The National Syrian Social Party asserted responsibility for the operation. In a communique, the group identified the woman driver as Norma Abu Hassan, 26, a Christian school teacher from northern Lebanon, The Associated Press reported.

Today's bombing came one week after a member of the same group was involved in an abortive seaborne attack on Israel's northern coast. Two Israeli soldiers and four guerrillas were killed in an ensuing gunbattle after the guerrillas made a morning landing in a rubber dinghy.

Jezzine, with a population of about 40,000, is the largest Christian town bordering the Israeli-held security zone in southern Lebanon. The town is about 20 miles north of the Israeli border and is controlled by the Israeli-backed South Lebanon Army, a Christian militia. The town has served as a haven for Christian refugees driven southward by Druze and Moslem militias from the Chouf mountains and townships east of Sidon since the summer of 1983.

Ten minutes before the gray BMW driven by Hassan exploded at 11:45 a.m., the South Lebanon Army detonated another bomb-packed car in Jezzine and arrested its driver, security sources in south Lebanon said.
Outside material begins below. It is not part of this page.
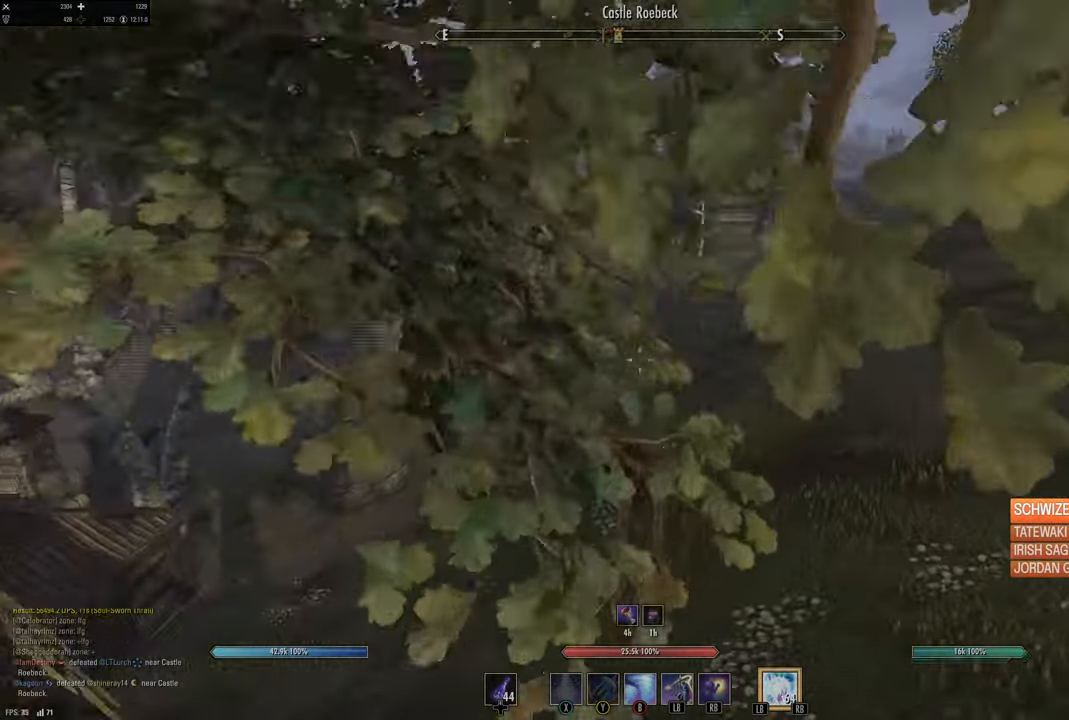
{"buttons": [], "left_stick": "up", "right_stick": "center", "events": [[17, "left_stick", "up"], [283, "right_stick", "left"], [467, "right_stick", "center"]]}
Christian-controlled radio stations in Beirut identified the driver as Ali Hossnieh, who it said was a Syrian carrying forged identity papers, the AP reported.
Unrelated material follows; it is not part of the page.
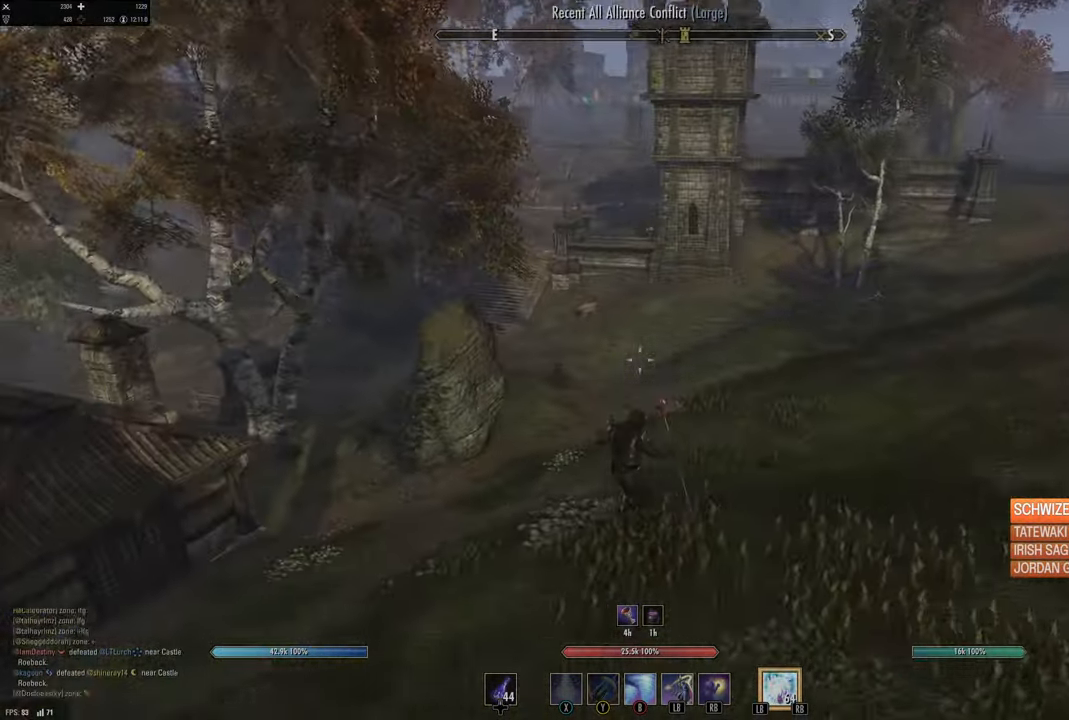
{"buttons": [], "left_stick": "up", "right_stick": "center", "events": [[300, "right_stick", "left"], [467, "right_stick", "center"]]}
Jezzine deputy Edmond Rizk condemned the bombing. "We are stunned by this regrettable incident in the heart of Jezzine in the main square and on its main street in the midst of houses and shops," he said. Security sources reached by telephone said several buildings, a pickup truck and another car were damaged.

Rizk appealed to the town's Christian and Moslem inhabitants to stand together against attempts to divide them.
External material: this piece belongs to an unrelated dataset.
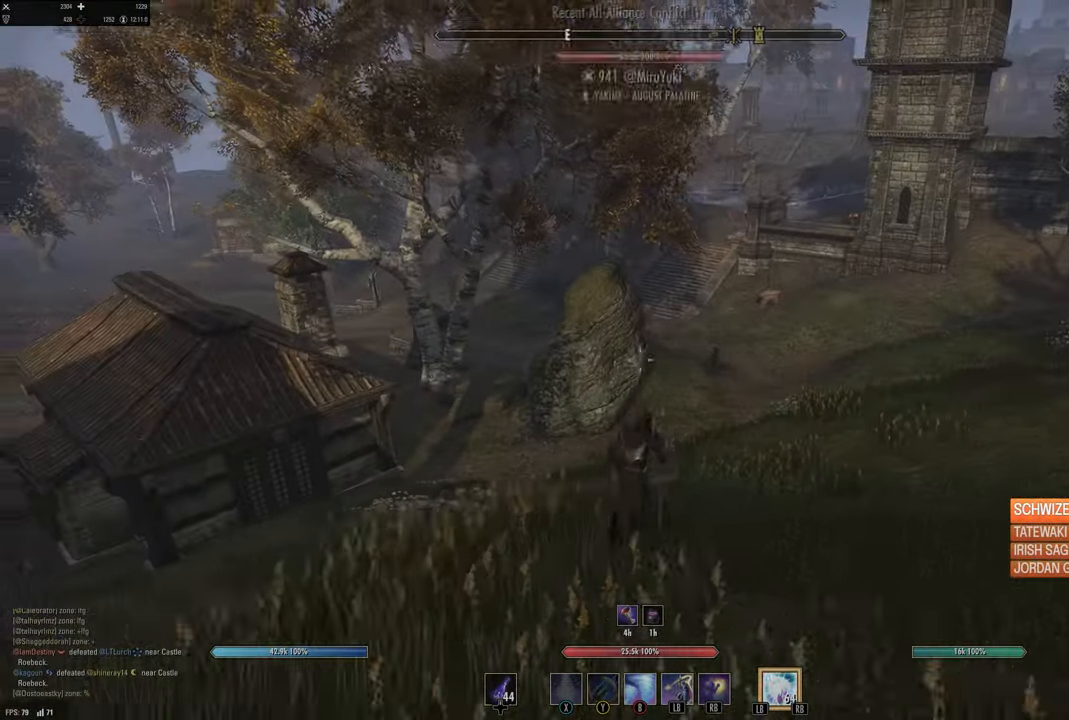
{"buttons": [], "left_stick": "up-right", "right_stick": "center", "events": [[383, "left_stick", "up-right"]]}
The pro-Syrian group allegedly has carried out at least four of the 19 suicide attacks targeting Israeli and South Lebanon Army posts in the south since Israel pulled out most of its troops last year.

The surge in guerrilla operations in south Lebanon after a lull of several months follows the implementation of a Syrian-supported security plan for west Beirut and the deployment of elite Syrian forces alongside Lebanese soldiers.

The possibility of extending the security plan to the coastal highway linking Beirut to Sidon has raised fears among Palestinian guerrillas that a clampdown by Syrian troops would affect their movement between the refugee camps in south Lebanon and the Lebanese capital.